Les praticiens sont confrontés à la souffrance des patients imputable à la maladie elle-même, mais également à celle dont ils sont responsables directement de par les différents traitements et examens qu’ils leur infligent.

Il est difficile pour un soignant de voir un patient avoir mal « à cause de lui ». Le soignant est à la fois un bon objet car il est celui qui soigne et le mauvais objet car il dispense des soins parfois douloureux aux patients (difficulté à anesthésier, avulsion difficile…). Pour supporter cela, certains soignants « gomment » l’aspect souffrance que pourraient leur renvoyer les patients. Ils relativisent la douleur ressentie par ces derniers en les qualifiant de « douillets » (par exemple : personne très sensible lors d’un détartrage réclamant une anesthésie de confort). Ainsi, les soignants ne se sentiraient plus comme étant de « mauvais objets ». Ce type d’attitude, selon Dale et Larson (1993), amène les soignants à omettre ou à avoir tendance à minimiser la détresse des patients et induire chez eux en retour une tendance à masquer leur détresse. Les patients ont le sentiment d’être incompris et pensent que s’ils se permettent de se manifester, ils bénéficieront d’un moins bon support de la part des soignants en retour. Les patients ont ainsi peur de se faire taxés de mauvais patient ».

Delhaye et Lostra (2007, pp. 53-54) [160], montrent combien il est difficile pour le soignant

d’instaurer une véritable relation empathique avec les patients.
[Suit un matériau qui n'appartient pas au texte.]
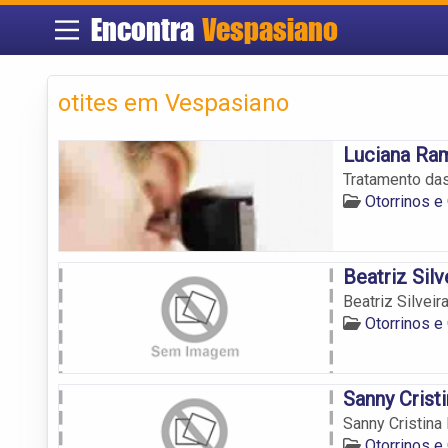
Encontra
Vespasiano
otites em Vespasiano
Luciana Ra
Tratamento das
Otorrinos e
Beatriz Silv
Beatriz Silveir
Otorrinos e
Sanny Cristi
Sanny Cristina 
Otorrinos e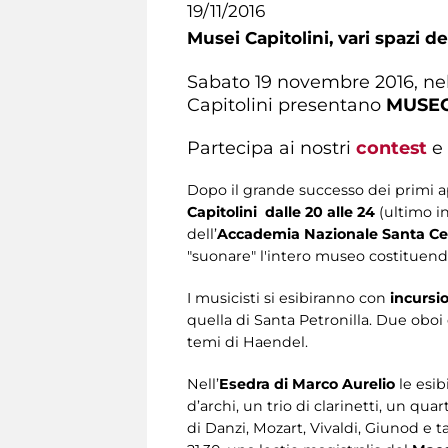
19/11/2016
Musei Capitolini,
vari spazi d
Sabato 19 novembre 2016, ne
Capitolini presentano
MUSEO
Partecipa ai nostri
contest
e 
Dopo il grande successo dei primi
Capitolini
dalle 20 alle 24
(ultimo i
dell’
Accademia Nazionale Santa Cec
"suonare" l'intero museo costituendo
I musicisti si esibiranno con
incursi
quella di Santa Petronilla. Due oboi
temi di Haendel.
Nell’
Esedra di Marco Aurelio
le esi
d’archi, un trio di clarinetti, un q
di Danzi, Mozart, Vivaldi, Giunod e ta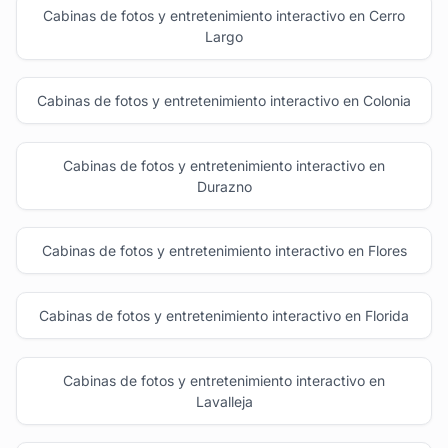
Cabinas de fotos y entretenimiento interactivo en Cerro
Largo
Cabinas de fotos y entretenimiento interactivo en Colonia
Cabinas de fotos y entretenimiento interactivo en
Durazno
Cabinas de fotos y entretenimiento interactivo en Flores
Cabinas de fotos y entretenimiento interactivo en Florida
Cabinas de fotos y entretenimiento interactivo en
Lavalleja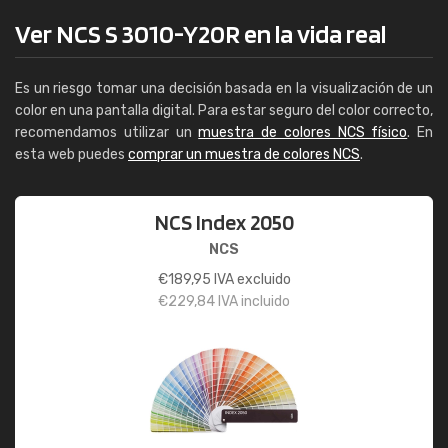
Ver NCS S 3010-Y20R en la vida real
Es un riesgo tomar una decisión basada en la visualización de un
color en una pantalla digital. Para estar seguro del color correcto,
recomendamos utilizar un
muestra de colores NCS físico
. En
esta web puedes
comprar un muestra de colores NCS
.
NCS Index 2050
NCS
€
189,95
IVA excluido
€
229,84
IVA incluido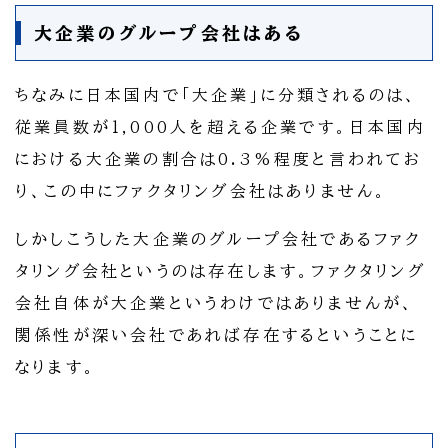
大企業のグループ会社はある
ちなみに日本国内で「大企業」に分類されるのは、
従業員数が1,000人を超える企業です。日本国内
における大企業の割合は0.3%程度と言われてお
り、この中にファクタリング会社はありません。
しかしこうした大企業のグループ会社であるファク
タリング会社というのは存在します。ファクタリング
会社自体が大企業というわけではありませんが、
関係性が深い会社であれば存在するということに
なります。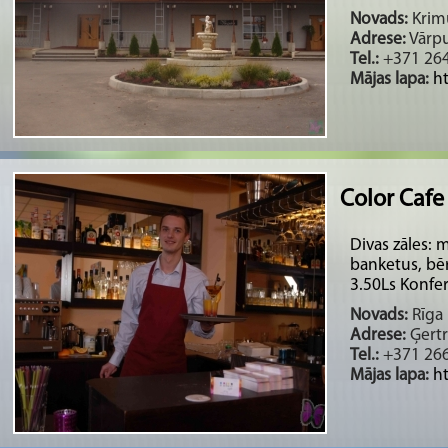
Novads:
Krimu
Adrese:
Vārpu
Tel.:
+371 264
Mājas lapa:
h
Color Cafe
Divas zāles: m
banketus, bē
3.50Ls Konfer
Novads:
Rīga 
Adrese:
Ģertr
Tel.:
+371 26
Mājas lapa:
h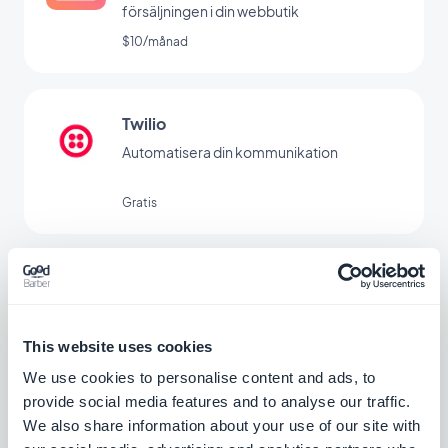
försäljningen i din webbutik
$10/månad
Twilio
Automatisera din kommunikation
Gratis
ActiveCampaign
Automatisera kundupplevelsen och spara
tid
This website uses cookies
Gratis
We use cookies to personalise content and ads, to
provide social media features and to analyse our traffic.
We also share information about your use of our site with
E-postOctopus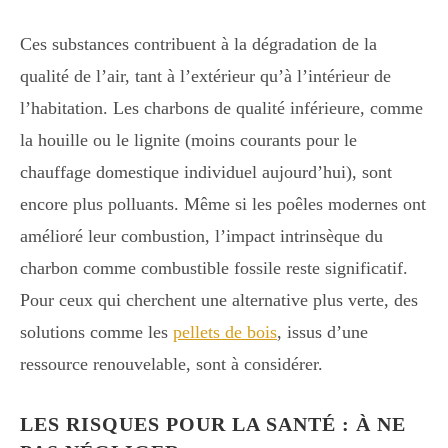
Ces substances contribuent à la dégradation de la
qualité de l’air, tant à l’extérieur qu’à l’intérieur de
l’habitation. Les charbons de qualité inférieure, comme
la houille ou le lignite (moins courants pour le
chauffage domestique individuel aujourd’hui), sont
encore plus polluants. Même si les poêles modernes ont
amélioré leur combustion, l’impact intrinsèque du
charbon comme combustible fossile reste significatif.
Pour ceux qui cherchent une alternative plus verte, des
solutions comme les
pellets de bois
, issus d’une
ressource renouvelable, sont à considérer.
LES RISQUES POUR LA SANTÉ : À NE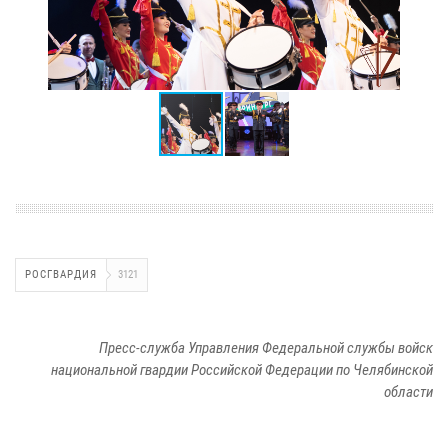
РОСГВАРДИЯ
3121
Пресс-служба Управления Федеральной службы войск
национальной гвардии Российской Федерации по Челябинской
области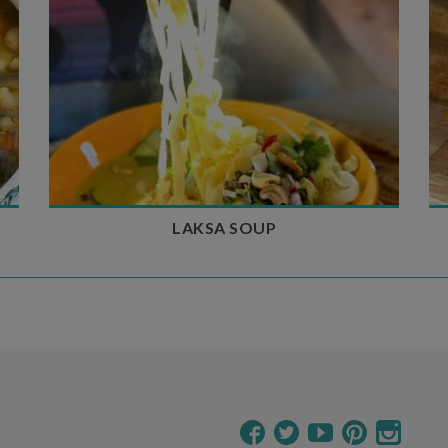
Temps de préparation : 40 min
Temps de cuisson : 25 min
Nombre de couverts : 4
LAKSA SOUP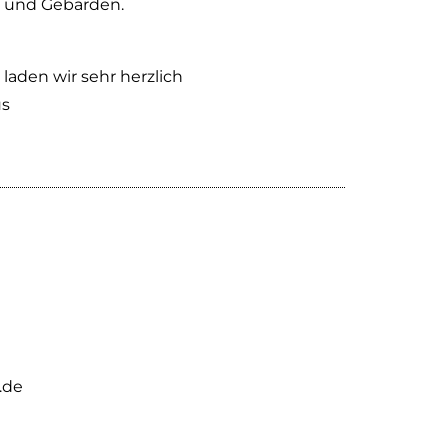
n und Gebärden.
aden wir sehr herzlich
us
.de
Ce qui est au cœur de ces difficultés, c’est la prise de distance par rapport aux émotions exprimées par le patient, la dimension du

« comme si ».

Ces auteurs résument ce qu’il se passe pour les soignants tout au long de leur parcours

professionnel. Ils proposent ainsi l’existence de 3 stades « d’empathie » par lesquels peuvent passer les soignants au cours de leur carrière.

Le premier stade appelé « pseudo empathie », est caractérisé par le fait que « le soignant est empêché d’être empathique de façon optimale de par sa subjectivité défensive et des émotions envahissantes teintées de projection » [160]. Ce premier stade s’éprouve typiquement dans les premiers stages effectués. Ainsi, le soignant ne veut pas se laisser atteindre par les émotions du patient.

Dans un second stade, il fait preuve « d’une conscience plus fine, plus aigüe aussi du mal qui assaille le patient. Le soignant se trouve sous l’emprise d’une sorte de « commisération », le centrant d’avantage sur la personne en souffrance ». Ce stade est nommé celui de l’ « empathie souffrante ». Le soignant annihile la séparation qui existe avec le patient, il souffre avec ce dernier.

Dans un troisième stade, pour se protéger émotionnellement, le soignant va adopter une attitude défensive envers le patient. « Une position de repli émotionnel est adoptée. Le soignant se centre sur l’acte technique, sur la démarche professionnelle ».

Les mécanismes de défenses sont présents tout au long du parcours professionnel du soignant et l’empêchent donc d’être en empathie avec le patient [24].